▶ The problem
Reproduce every text line in the entries below verbatim and in order, leaving out the pictures.
★ ★ ★ ★
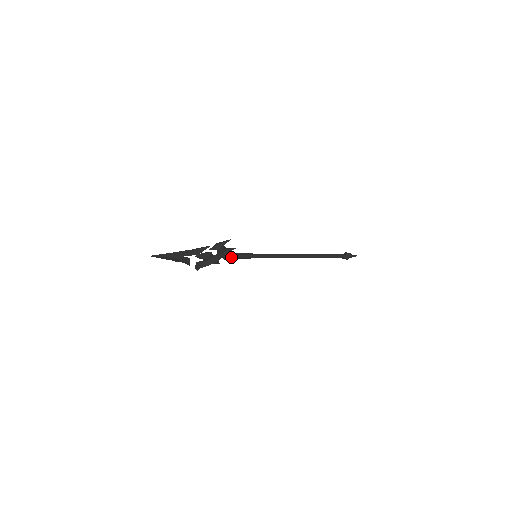
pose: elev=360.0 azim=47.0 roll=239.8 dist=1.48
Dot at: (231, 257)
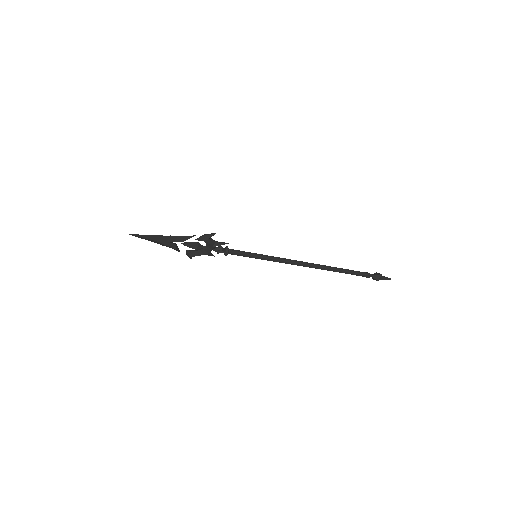
Dot at: (224, 252)
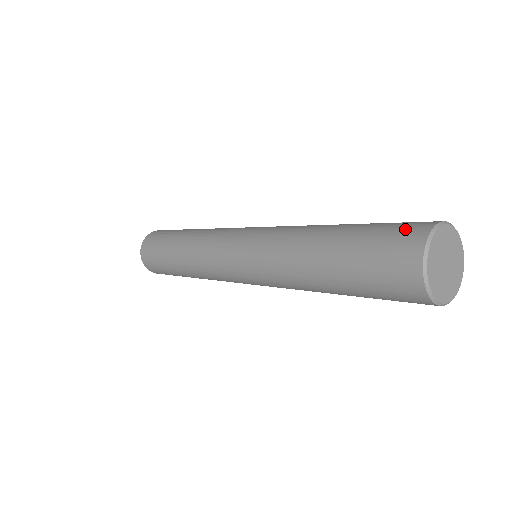
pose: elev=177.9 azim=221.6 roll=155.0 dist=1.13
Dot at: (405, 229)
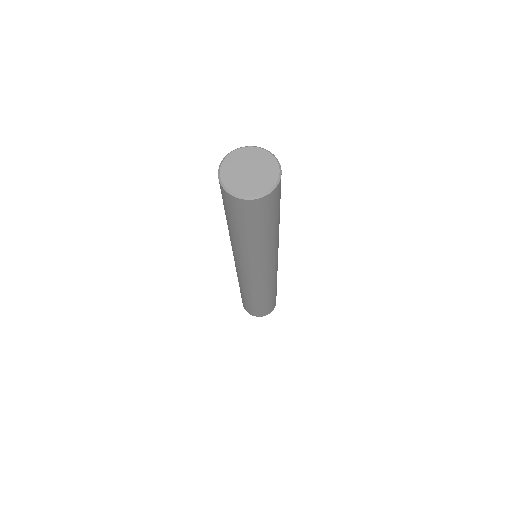
Dot at: occluded
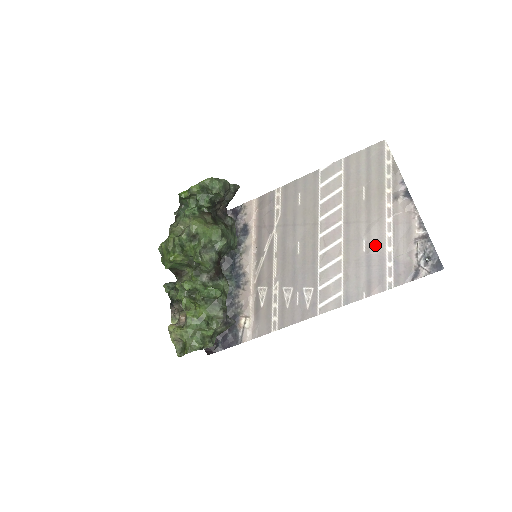
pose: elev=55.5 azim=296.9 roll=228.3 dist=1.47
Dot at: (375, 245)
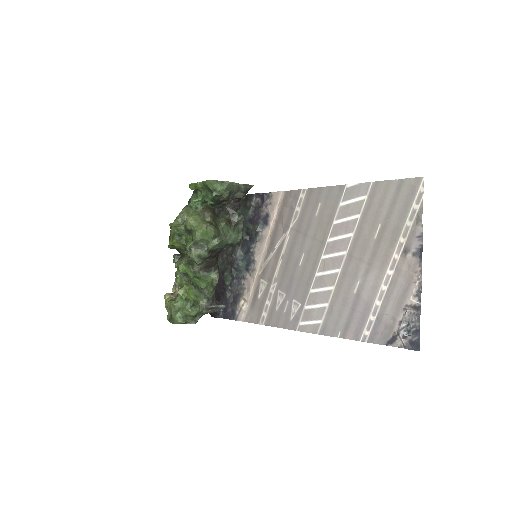
Dot at: (366, 292)
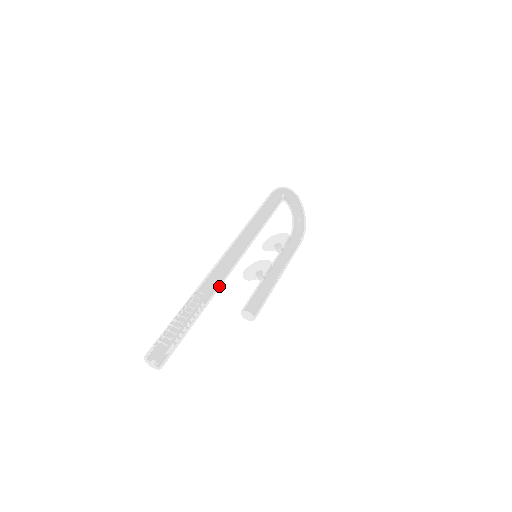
★ ★ ★ ★
▶ Reply to the task
pose: elev=360.0 azim=47.0 roll=239.8 dist=1.48
Dot at: (231, 257)
Dot at: (224, 252)
pose: elev=177.9 azim=221.6 roll=155.0 dist=1.13
Dot at: (405, 229)
Dot at: occluded
pose: elev=55.5 azim=296.9 roll=228.3 dist=1.47
Dot at: (375, 245)
Dot at: (366, 292)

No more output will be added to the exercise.